EXERCISE 1: Decide whether each statement agrees with the Porch earnings discussion, answering yes or no and quoting the words that settle it: (a) The insurance business had the third-best combined ratio last year. (b) Insurance now makes up more than half of the business. (c) Housing has seen 18 straight months of year-over-year declines.
EXERCISE 2: Carry the Porch earnings discussion forward from its final sentence.

You know, last year, our gross loss ratio—our combined ratio, excuse me—for our insurance business, HOA, was third best. And we were also the third fastest growing homeowners insurance carrier in the entire market. There's a report from AM Best, and the data is directly from there, so we're starting to see this all benefit. You know, on the software side, you know, as I mentioned, it's been pretty wonderful to see the team's performance and focus on what we can control in this really tough housing market. I think as we get some tailwinds there instead of headwinds, I think that'll be, you know, fun to see those businesses come out of that cycle and really grow-

Moderator

Yeah.

Shawn Tabak
CFO, Porch

... profitably.

Moderator

Yeah, I mean, I, I think that's something people tend to overlook with your story, particularly, is over half of the business is insurance now. And you can see from some of these P&C guys, some of the public guys in the market, like, yeah, losses are terrible, but, like, that generally means that good times are ahead for revenue, right? Because you do go get the rates, and that's direct increase in premium, is a direct increase of insurance revenue for you, right? People tend to overlook that, that you guys will have natural-... do you call it cycle-driven headwinds or whatever, you're gonna have that in place. Housing doesn't have to be great, it just is lapping such easy comps. I think we're at 28 straight months of year-over-year declines. We're finally getting to, like, down 1%-2%. Feels like we're kinda making that turn, so.

Shawn Tabak
CFO, Porch

Yeah.

Moderator

Like, the top line feels like you've just got it set to grow next year, right? To what extent, we'll see the trajectory, but like, talk to us about the margin profile, the profitability. You know, you guys have talked about Adjusted EBITDA. Looks like you're well on your way of hitting that target.

Shawn Tabak
CFO, Porch

Yep.

Moderator

You talked about positive adjusted EBITDA next year. The story, what it feels like it really needs right now is, like, that clear inflection to cash flow growth, right? 'Cause we do have debt we gotta deal with and whatnot. So, talk about that kind of profile, what we look like kinda coming into a cash flow positive, and what the margin maybe potential could be over time, maybe?

Extracted data entries:
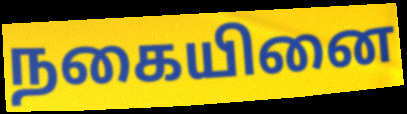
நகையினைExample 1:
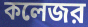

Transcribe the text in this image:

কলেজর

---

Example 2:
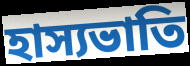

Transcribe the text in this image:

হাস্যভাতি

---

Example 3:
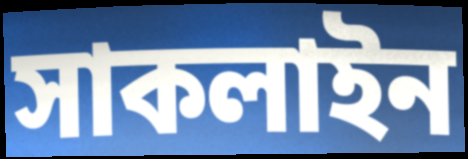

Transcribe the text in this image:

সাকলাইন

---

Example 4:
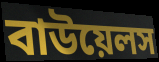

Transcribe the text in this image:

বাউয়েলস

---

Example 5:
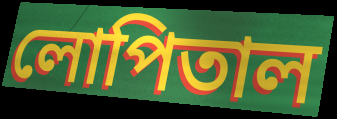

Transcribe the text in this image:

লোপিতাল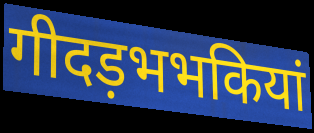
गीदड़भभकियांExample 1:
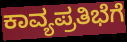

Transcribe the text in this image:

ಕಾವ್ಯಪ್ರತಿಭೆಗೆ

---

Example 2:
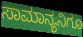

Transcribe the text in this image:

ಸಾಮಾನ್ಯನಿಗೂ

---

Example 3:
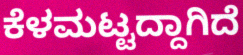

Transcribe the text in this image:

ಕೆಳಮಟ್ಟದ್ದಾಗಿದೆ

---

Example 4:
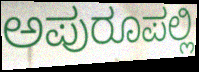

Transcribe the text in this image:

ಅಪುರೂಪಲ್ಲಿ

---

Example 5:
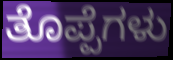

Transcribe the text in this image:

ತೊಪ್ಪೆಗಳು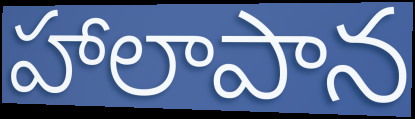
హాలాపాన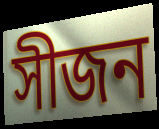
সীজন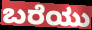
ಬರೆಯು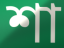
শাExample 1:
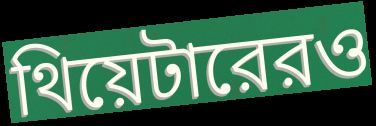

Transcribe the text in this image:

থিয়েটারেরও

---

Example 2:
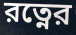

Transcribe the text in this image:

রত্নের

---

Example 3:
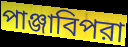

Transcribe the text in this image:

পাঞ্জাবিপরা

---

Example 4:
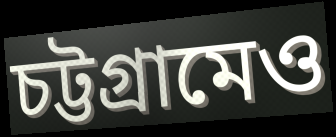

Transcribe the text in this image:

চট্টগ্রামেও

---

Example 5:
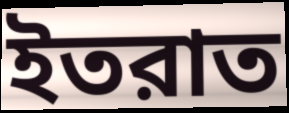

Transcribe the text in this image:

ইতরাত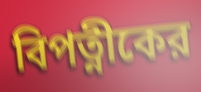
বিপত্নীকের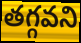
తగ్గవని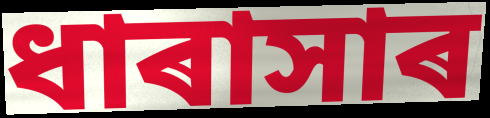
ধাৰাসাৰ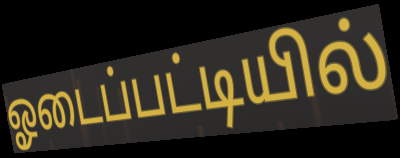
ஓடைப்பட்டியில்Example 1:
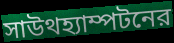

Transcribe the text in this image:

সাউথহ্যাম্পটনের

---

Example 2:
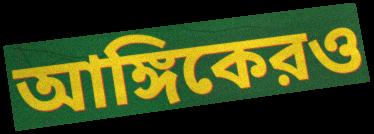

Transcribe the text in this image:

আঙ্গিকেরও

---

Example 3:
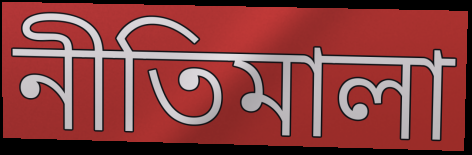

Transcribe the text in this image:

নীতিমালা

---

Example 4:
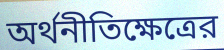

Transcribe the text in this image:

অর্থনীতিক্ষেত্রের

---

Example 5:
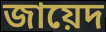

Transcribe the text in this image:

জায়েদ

EXPECTED OUTPUT 1:
(a) Yes: "our combined ratio, excuse me—for our insurance business, HOA, was third best"
(b) Yes: "over half of the business is insurance now"
(c) No: "I think we're at 28 straight months of year-over-year declines"

EXPECTED OUTPUT 2:
Shawn Tabak
CFO, Porch

Yep, yep. So the software businesses have, you know, very high, incremental, contribution margin businesses. Relatively, fixed cost base there with high gross margins. And so, you know, as those businesses grow, you, you'll see what, you'd expect to see from, software businesses with a very good operating leverage, and, and a lot of, you know, incremental growth hitting the bottom line. I think for the insurance business, we've really had a focus on profitability as well. We've increased our premiums year-over-year, in Q3 as an example, almost 40%. And, you know, we've looked at the, underwriting conditions, throughout the book and have adjusted those to gear towards profitability. We've non-renewed policies.

We do very detailed analysis by policy, and if there are specific geos where we're not able to get the rate that we need, we're gonna non-renew those. We just announced that we're exiting the state of Georgia, as an example, because we're not able to get the rate that we need, and you know, we wanna be prudent capital managers, so we're exiting that market. And then just leaning into the data advantages that we have, you know, from those 40-odd page inspection reports on the home and continuing... You know, that will be an evolution over time. You know, I think we're still in the very early innings there, but are starting to see definitely the impact of that really flow through.

So all of that drives, you know, Adjusted EBITDA, and profitability of the business. For us, the difference between EBITDA and free cash flow is mainly the, the coupon that we have on our secured note. So we have a secured note, $333 million with 6.75%, that we have in place. And you know, just above $20 million of interest that we have on that, and that's really the bridge. We don't pay a lot of taxes. We don't have any structural working capital items. We don't have a lot of CapEx or other things like that. So, you know, you know, as we continue to grow, you'll, you'll see a lot of leverage, coming into the model.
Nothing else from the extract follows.